13 Nov 2019, by Admin in Harvest Blog, Harvest VISTA, Gleaning, Washington state, Opportunities Industrialization Center (OIC)

Harvest VISTA Gleaning Coordinator VISTA Mary Pearl Ivy serves at OIC of Washington, a non-profit organization providing community services through federal, state and local funding sources. Mary Pearl’s focus is with the Emergency Food Assistance Program (TEFAP), which aims to supplement the diets of low-income Americans including the elderly by providing them with food and nutrition assistance at no cost. In addition to farm to table communications for the food bank, Mary Pearl recruits volunteers to work within a community garden, in hopes of providing accessibility to knowledge and resources for individuals to grow their own fresh foods.

In today’s hunger-fighting coalitions our bulk of the action in food banks, gleaning teams, distribution centers, and soup kitchens, etc comes from our volunteers. At the OIC of Washington in Yakima, there are many types of volunteers and reasons they serve, but the underlying reason for service is understanding the struggle through experience and wanting to help out to end that struggle; having team members who understand living within food insecurity and utilizing food banks are the key to best-serving the community.

When the staff is faced with a problem often the answer is pulled from experience. Example: when we get brown bananas, usually not the easiest thing to give out, our volunteers get excited! The reason for this excitement is all the ingredients to make a delicious banana milkshake are cost-free at the bank. When the volunteers are working with clients they are excited to share what meals and treats can be made with what we have to offer, which can be practiced to better equip clients to use what they are given. Another example of this is when the banks get loads and loads of perishables, (ie apples, pumpkins, grapes, veggies), the volunteers always know what to do with them. Since reorganizing the fresh/healthier options to be placed in front of the less healthy options we have seen volunteers able to give away boxes upon boxes of produce, knowing that they can use it for apple sauce, pumpkin soup, or salads. When volunteers offer this information, listen and respond with flyers that support their recommendations you’ll be surprised how items will fly off the shelves.
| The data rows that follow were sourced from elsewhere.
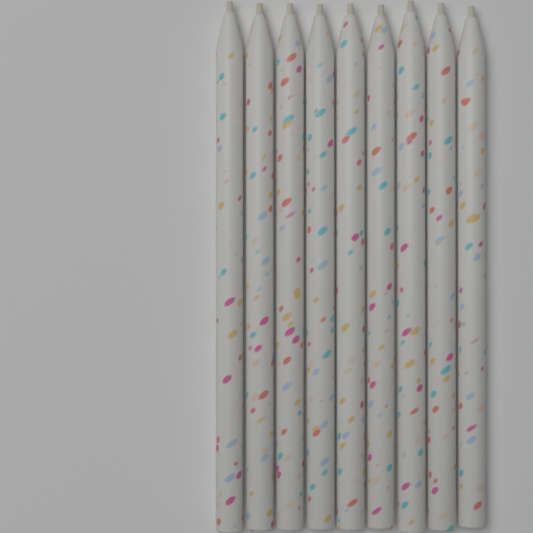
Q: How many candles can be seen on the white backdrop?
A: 9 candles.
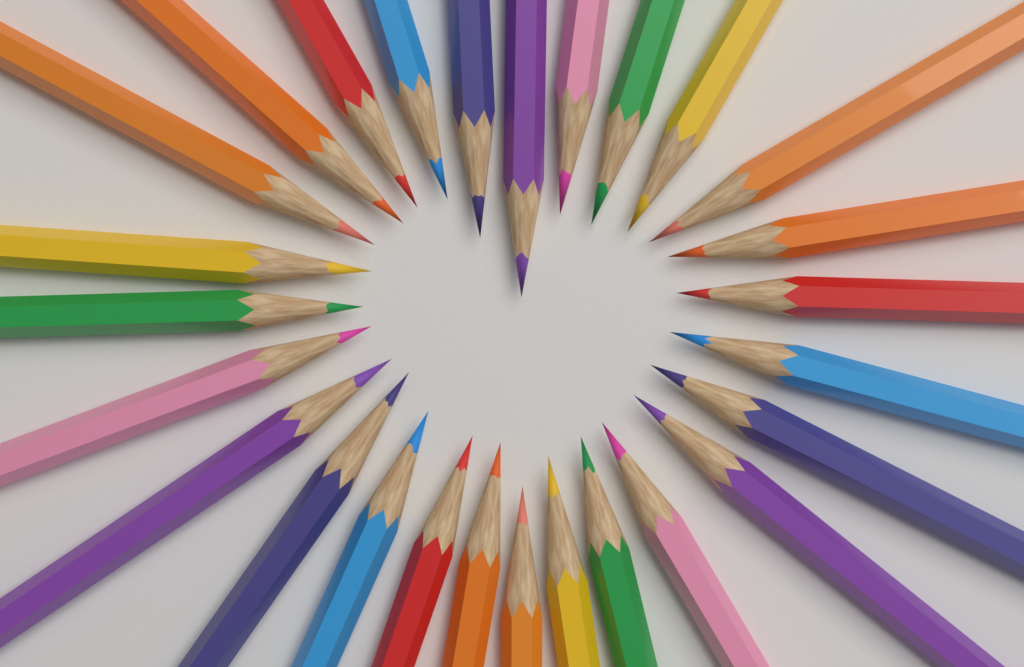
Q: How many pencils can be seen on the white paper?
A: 27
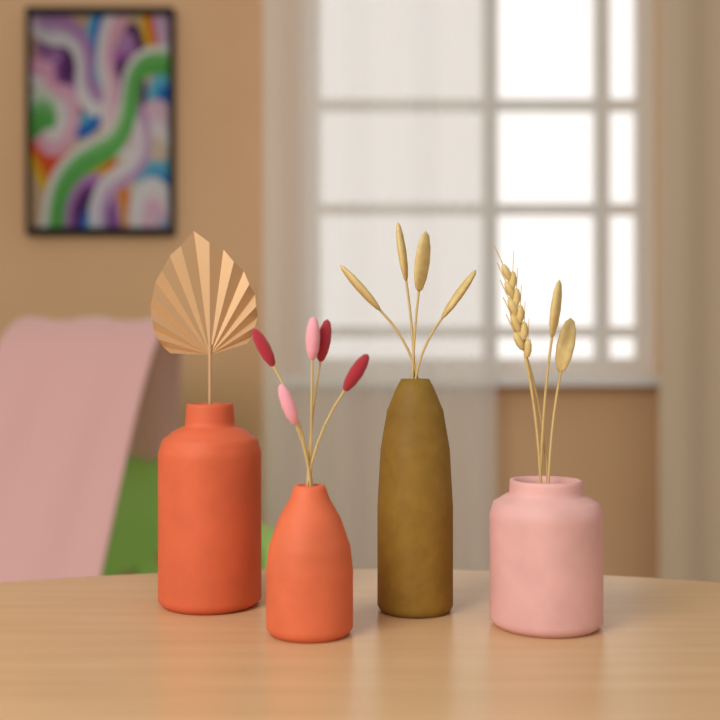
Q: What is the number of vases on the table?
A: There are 4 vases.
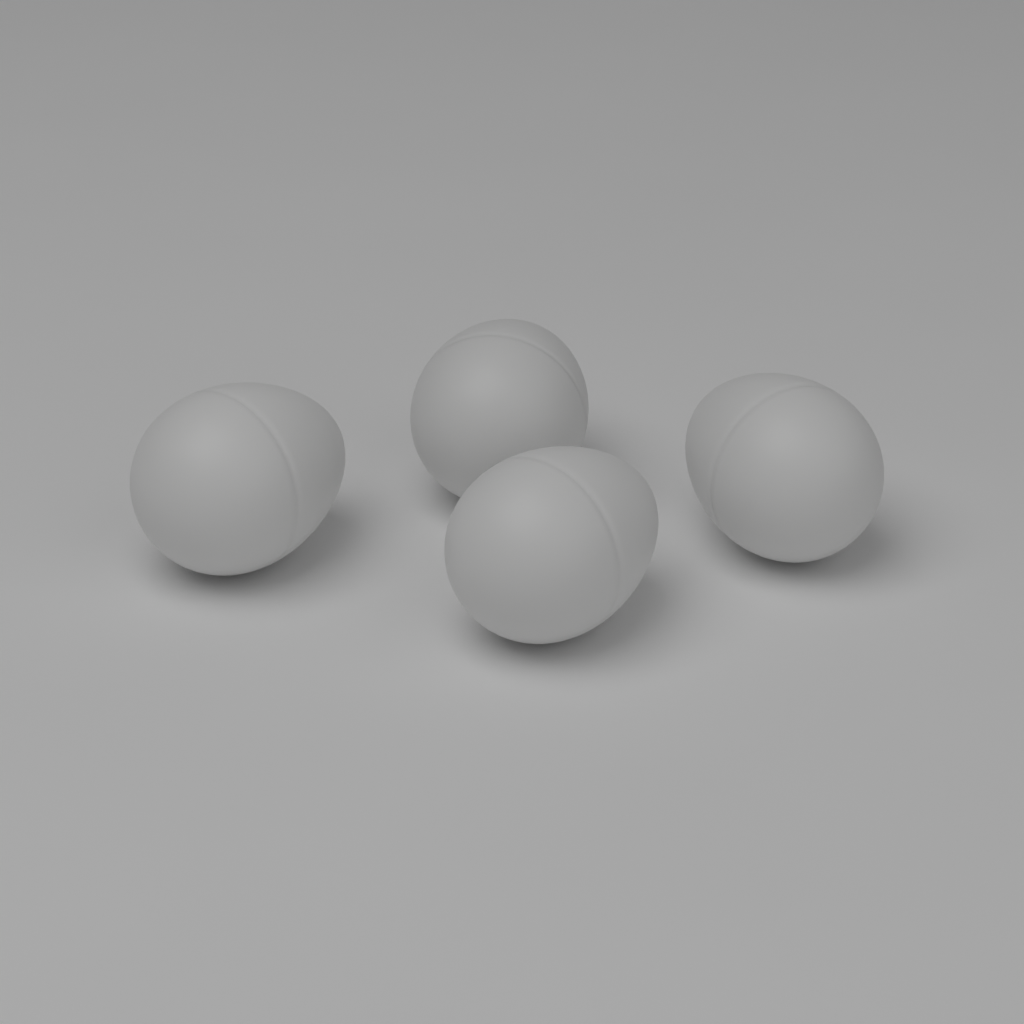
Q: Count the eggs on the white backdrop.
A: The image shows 4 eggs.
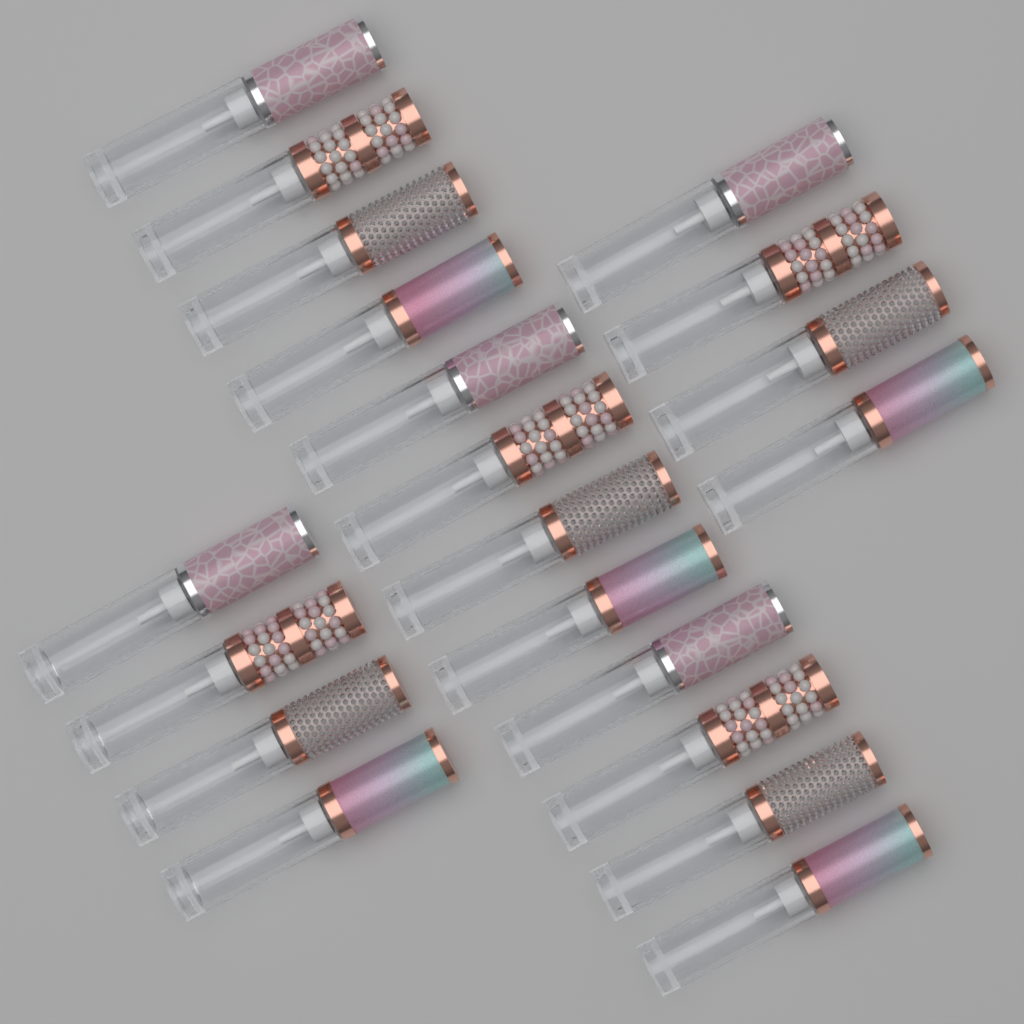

Not only are knowledgeable volunteers important in the distribution of food but also the harvesting of it; which is crucial not only for the quality of the produce but for the relationship with the growers. Providing volunteers with training and educational materials to reference helps not only informs our volunteers how to properly collect produce,  it also provides them with information on how to prepare even some of the more obscure foods we don’t necessarily eat every day. Pumpkins, for example, need to be harvested by cutting the stem and not ripping/holding the fruit by it; this preserves the pumpkin and prevents it from molding. Pumpkins have a great shelf life and many uses beyond jack-o-lanterns: roasted seeds; roasted pumpkin; curry; soup; and of course; pie. So when we harvested the seasonal staple with the help of Youth Build volunteers they were able to share not only the food itself but the information they learned with their families and community through the food bank.  A  mountain of 4,000 lbs of pumpkins were collected in just a couple of hours helping to feed and entertain roughly 400 families.

The knowledge and action that volunteers provide are undoubtedly one of the most valuable resources in the world.  Erma Bombeck once wrote that “Volunteers are the only human beings on the face of the earth who reflect this nation’s compassion, unselfish caring, patience, and just plain loving one another.” The time, energy and knowledge that volunteers share every day with their community exhibit how powerful love for a community can be; it literally moves mountains.